The Court of Justice of the European Union (CJEU) has provided guidance on how “option to purchase” car deals should be classified for VAT purposes.
The case was referred to the CJEU by a British court in relation to a case pitting Mercedes-Benz against Her Majesty’s Revenue and Customs (HRMC).
The carmaker argued that under its “Agility” lease option contract, VAT should be paid as part of the monthly instalments, while HMRC maintained that it was to be charged – and consequently collected by HMRC – when the car is initially handed over to the customer.
The CJEU has now determined that such contracts should be considered as “supply of services” – and thus be liable to a monthly, rather, than upfront, VAT.
A “supply of goods” categorization could only apply if it were “economically rational” for the customer to buy the car outright, depending on the terms of contract.
This could happen, for example, when “the aggregate of the contractual instalments will correspond to the market value of the goods, [so that] the lessee will not be required, as a result of exercising the [buying] option, to pay a substantial additional sum,” lawyer Stuart Walsh explained to Out-Law, a blog maintained by firm Pinsent Masons.

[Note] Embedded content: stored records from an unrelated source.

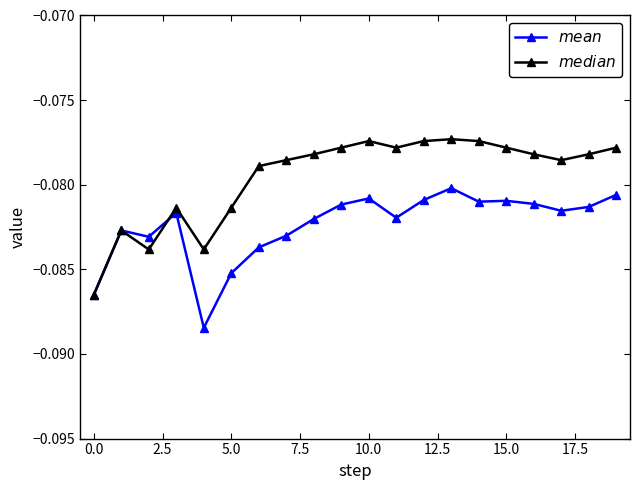

Count the number of data series in this chart.

2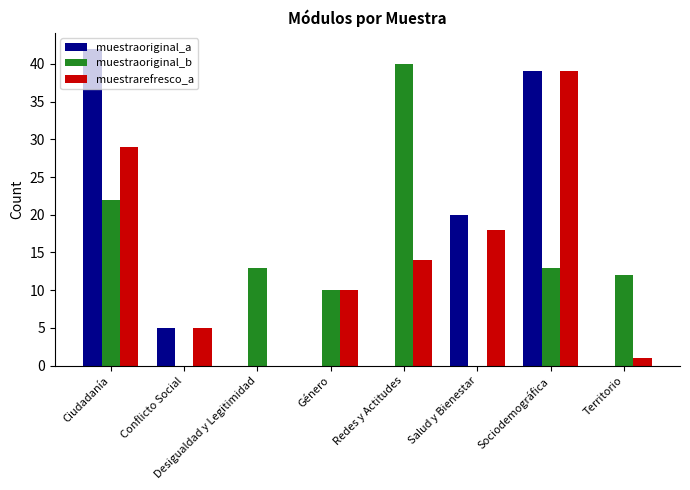

At which category does the chart reach its peak across all series?

Ciudadanía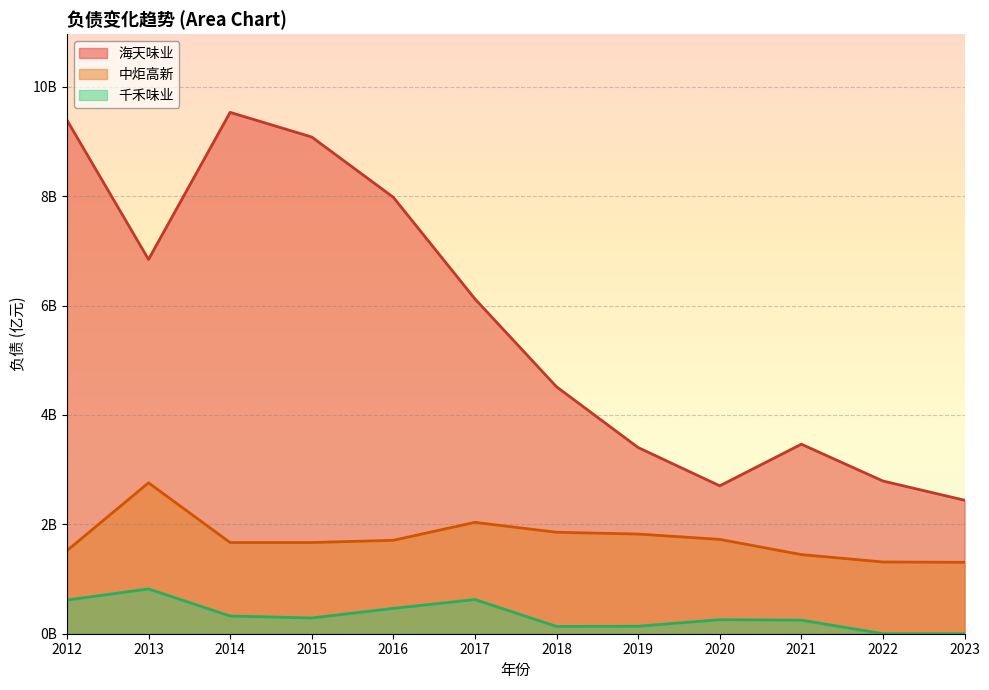

True or false: 海天味业 has a value of 6.1 at 2017.

True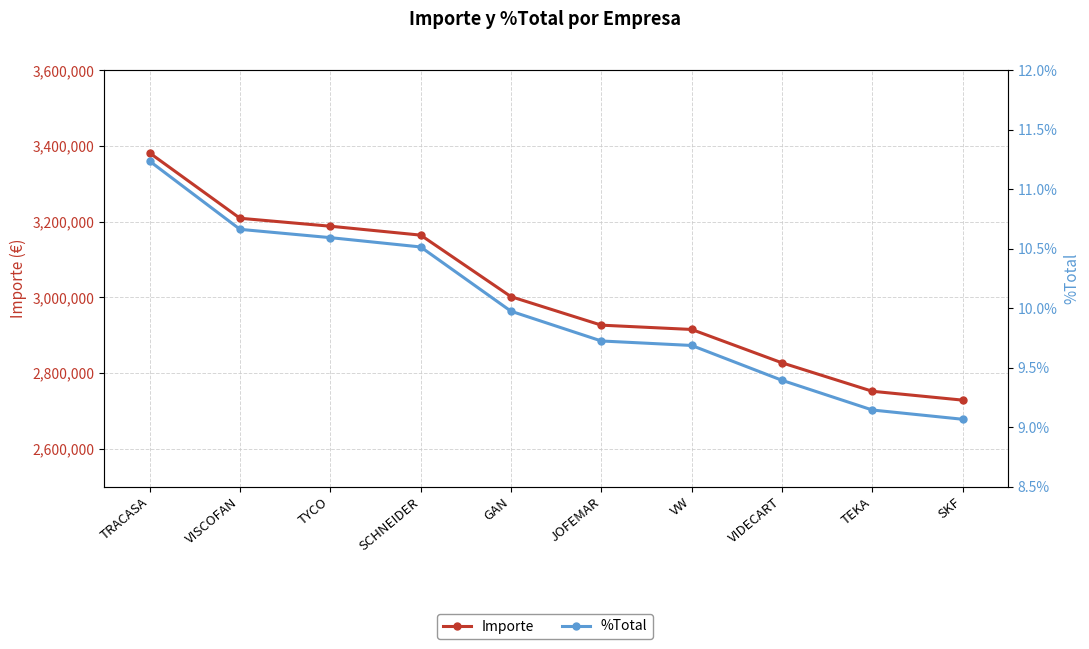

List the series in order of their peak value, highest first.

Importe, %Total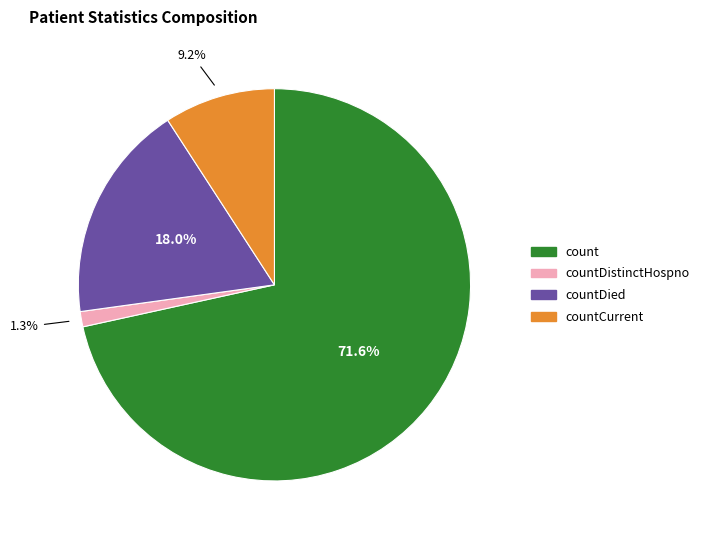

Is there any slice that represents more than half of the pie?

Yes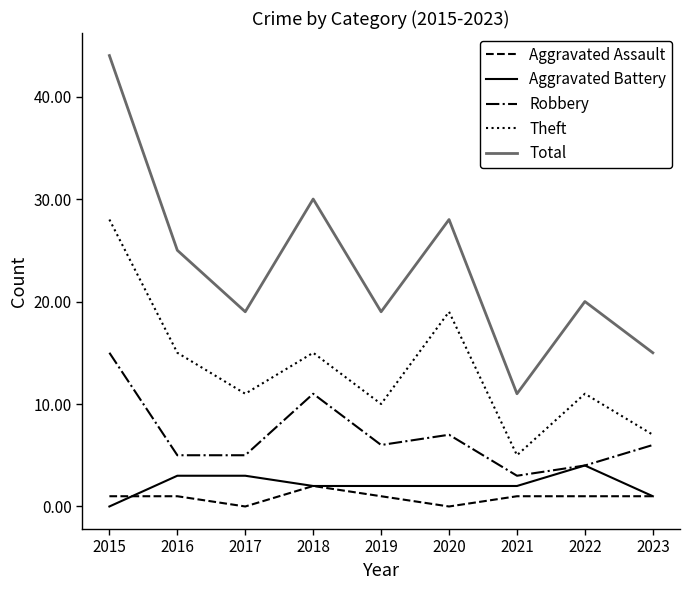

What is the difference between the maximum and minimum values in the Aggravated Assault series?

2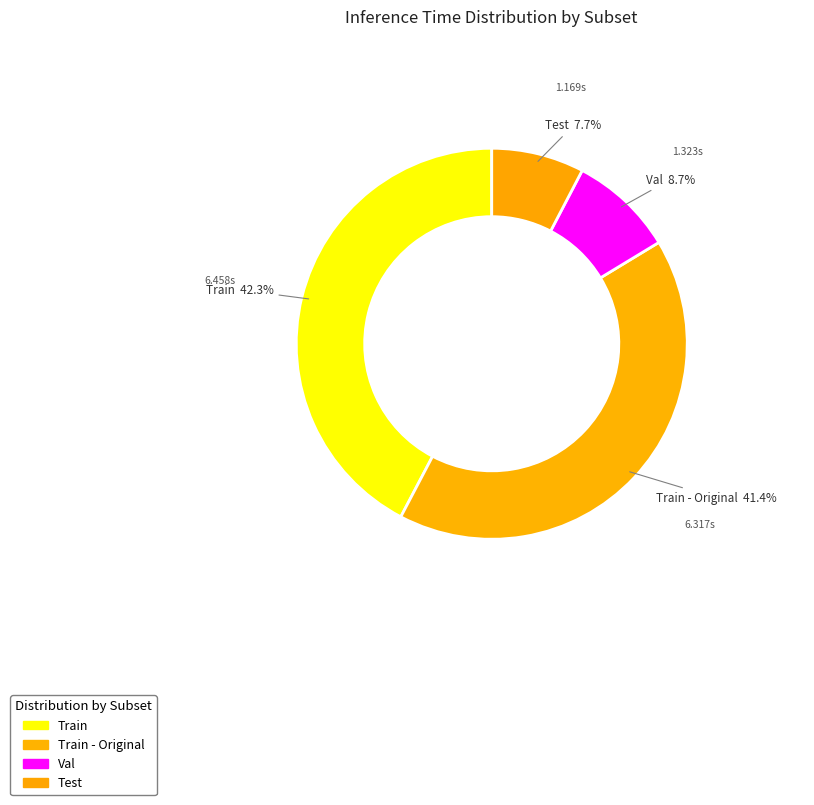

How many segments does this pie chart have?

4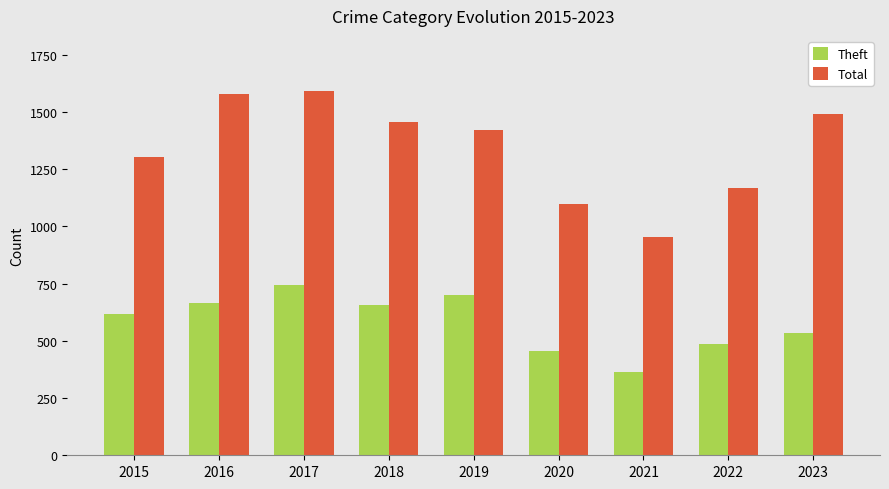

Which series has the largest total across all categories?

Total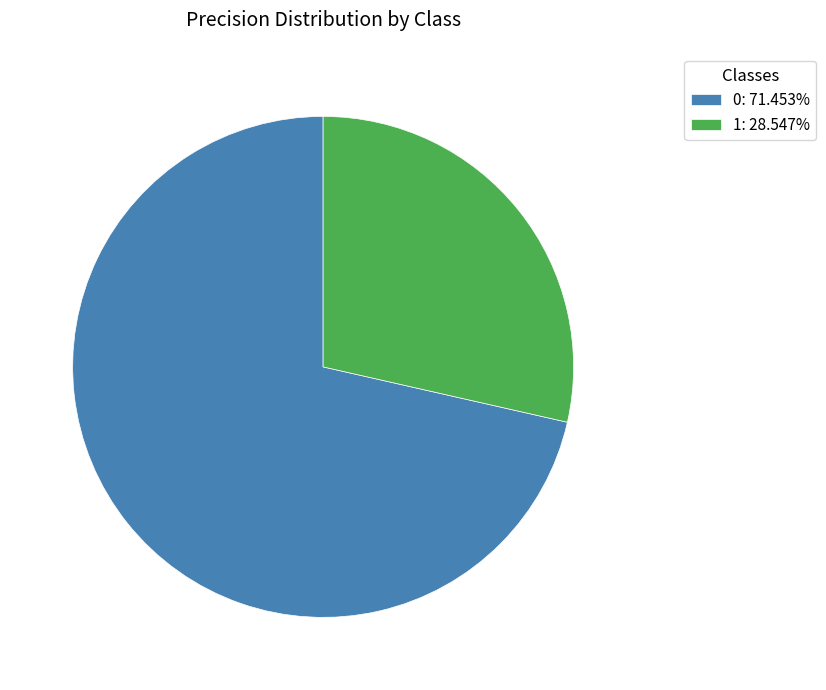

Which slice is the smallest?

1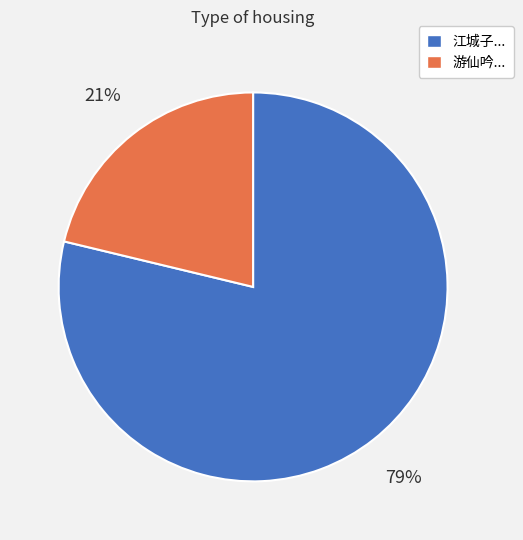

Is there any slice that represents more than half of the pie?

Yes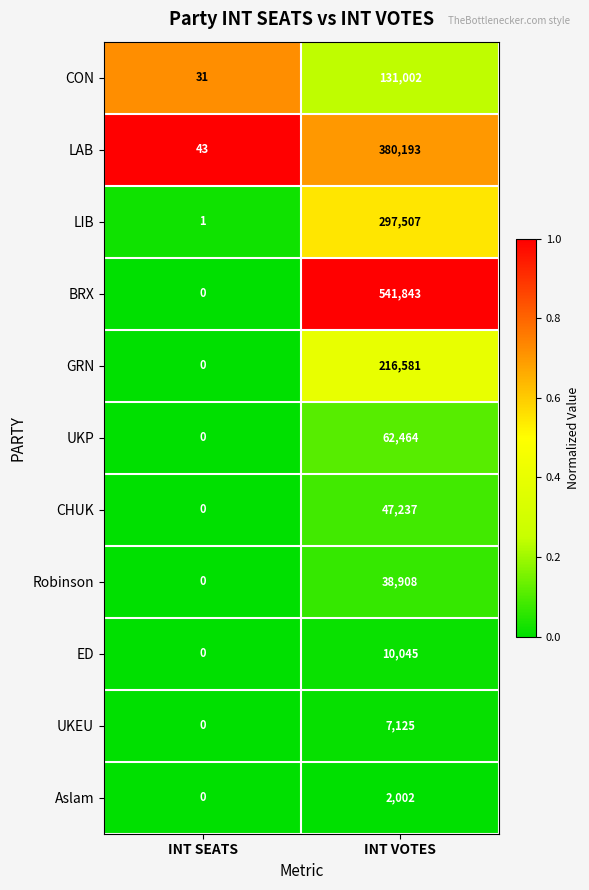

Reading right to left, transcribe all the data shown in this chart.

CON: INT VOTES=131002	INT SEATS=31
LAB: INT VOTES=380193	INT SEATS=43
LIB: INT VOTES=297507	INT SEATS=1
BRX: INT VOTES=541843	INT SEATS=0
GRN: INT VOTES=216581	INT SEATS=0
UKP: INT VOTES=62464	INT SEATS=0
CHUK: INT VOTES=47237	INT SEATS=0
Robinson: INT VOTES=38908	INT SEATS=0
ED: INT VOTES=10045	INT SEATS=0
UKEU: INT VOTES=7125	INT SEATS=0
Aslam: INT VOTES=2002	INT SEATS=0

Whether it is fair to assume from the terms of a contract that the customer will end up buying the vehicle will be for the national courts to ascertain, the CJEU concluded.
“Overall, this must be a pleasing judgment for taxpayers and welcome news for the car industry at a time of uncertainty,” Walsh said, adding that customers and makers alike will now be “keen to recover this overpaid tax” from HMRC.